▶ **TASK STATEMENT**
Give the number of lines in this listing that contain the word "režimy", and nothing else.

▶ **INFORMATION GIVEN**
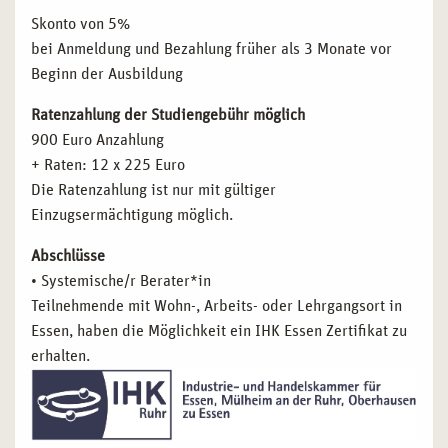
Skonto von 5%
bei Anmeldung und Bezahlung früher als 3 Monate vor
Beginn der Ausbildung
Ratenzahlung der Studiengebühr möglich
900 Euro Anzahlung
+ Raten: 12 x 225 Euro
Die Ratenzahlung ist nur mit gültiger
Einzugsermächtigung möglich.
Abschlüsse
• Systemische/r Berater*in
Teilnehmende mit Wohn-, Arbeits- oder Lehrgangsort in
Essen, haben die Möglichkeit ein IHK Essen Zertifikat zu
erhalten.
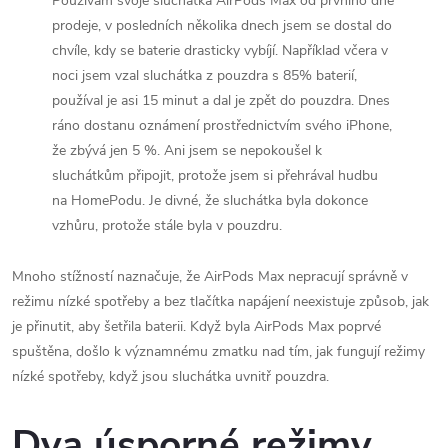
Používám svoje sluchátka AirPods Max od prvního dne
prodeje, v posledních několika dnech jsem se dostal do
chvíle, kdy se baterie drasticky vybíjí.
Například včera v
noci jsem vzal sluchátka z pouzdra s 85% baterií,
používal je asi 15 minut a dal je zpět do pouzdra. Dnes
ráno dostanu oznámení prostřednictvím svého iPhone,
že zbývá jen 5 %. Ani jsem se nepokoušel k
sluchátkům připojit, protože jsem si přehrával hudbu
na HomePodu.
Je divné, že sluchátka byla dokonce
vzhůru, protože stále byla v pouzdru.
Mnoho stížností naznačuje, že ‌AirPods Max‌ nepracují správně v
režimu nízké spotřeby a bez tlačítka napájení neexistuje způsob, jak
je přinutit, aby šetřila baterii. Když byla ‌AirPods Max‌ poprvé
spuštěna, došlo k významnému zmatku nad tím, jak fungují režimy
nízké spotřeby, když jsou sluchátka uvnitř pouzdra.
Dva úsporné režimy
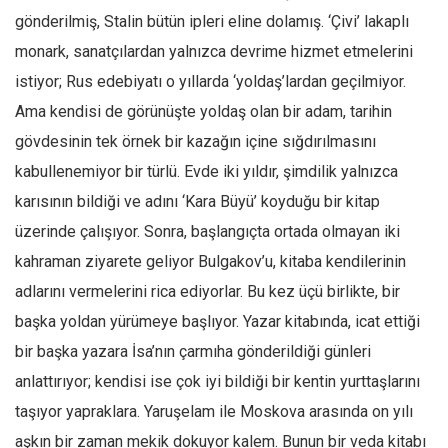
Amerika
gönderilmiş, Stalin bütün ipleri eline dolamış. ‘Çivi’ lakaplı
Avustralya
monark, sanatçılardan yalnızca devrime hizmet etmelerini
Tarih
istiyor; Rus edebiyatı o yıllarda ‘yoldaş’lardan geçilmiyor.
Düşünce
Ama kendisi de görünüşte yoldaş olan bir adam, tarihin
Dosyalar
gövdesinin tek örnek bir kazağın içine sığdırılmasını
kabullenemiyor bir türlü. Evde iki yıldır, şimdilik yalnızca
karısının bildiği ve adını ‘Kara Büyü’ koyduğu bir kitap
üzerinde çalışıyor. Sonra, başlangıçta ortada olmayan iki
kahraman ziyarete geliyor Bulgakov’u, kitaba kendilerinin
adlarını vermelerini rica ediyorlar. Bu kez üçü birlikte, bir
başka yoldan yürümeye başlıyor. Yazar kitabında, icat ettiği
bir başka yazara İsa’nın çarmıha gönderildiği günleri
anlattırıyor; kendisi ise çok iyi bildiği bir kentin yurttaşlarını
taşıyor yapraklara. Yaruşelam ile Moskova arasında on yılı
aşkın bir zaman mekik dokuyor kalem. Bunun bir veda kitabı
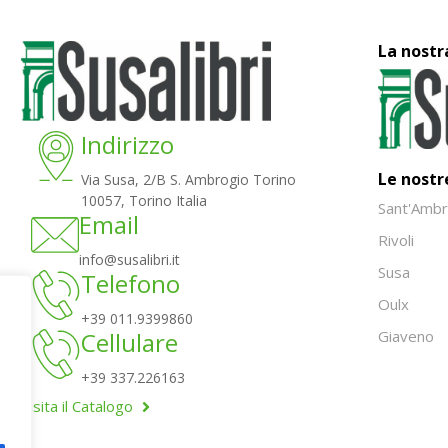
La nostr
Indirizzo
Le nostr
Via Susa, 2/B S. Ambrogio Torino
10057, Torino Italia
Sant'Ambr
Email
Rivoli
info@susalibri.it
Susa
Telefono
Oulx
+39 011.9399860
Giaveno
Cellulare
+39 337.226163
Visita il Catalogo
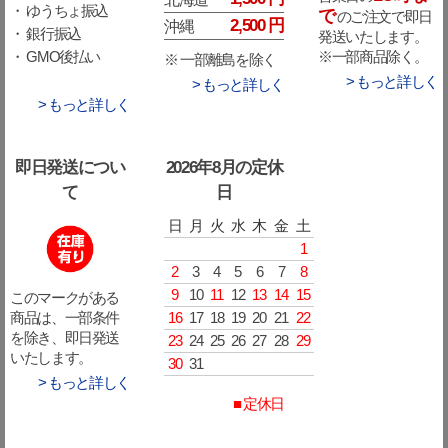
・ ゆうちょ振込
で
のご注文で即日
2,500 円
沖縄
・ 銀行振込
発送いたします。
※一部商品除く。
・ GMO後払い
※ 一部離島を除く
> もっと詳しく
> もっと詳しく
> もっと詳しく
即日発送につい
2026年8月の定休
て
日
日
月
火
水
木
金
土
1
2
3
4
5
6
7
8
9
10
11
12
13
14
15
このマークがある
16
17
18
19
20
21
22
商品は、一部条件
を除き、即日発送
23
24
25
26
27
28
29
いたします。
30
31
> もっと詳しく
■ 定休日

▶ **OUTPUT FOR THIS EXERCISE**
2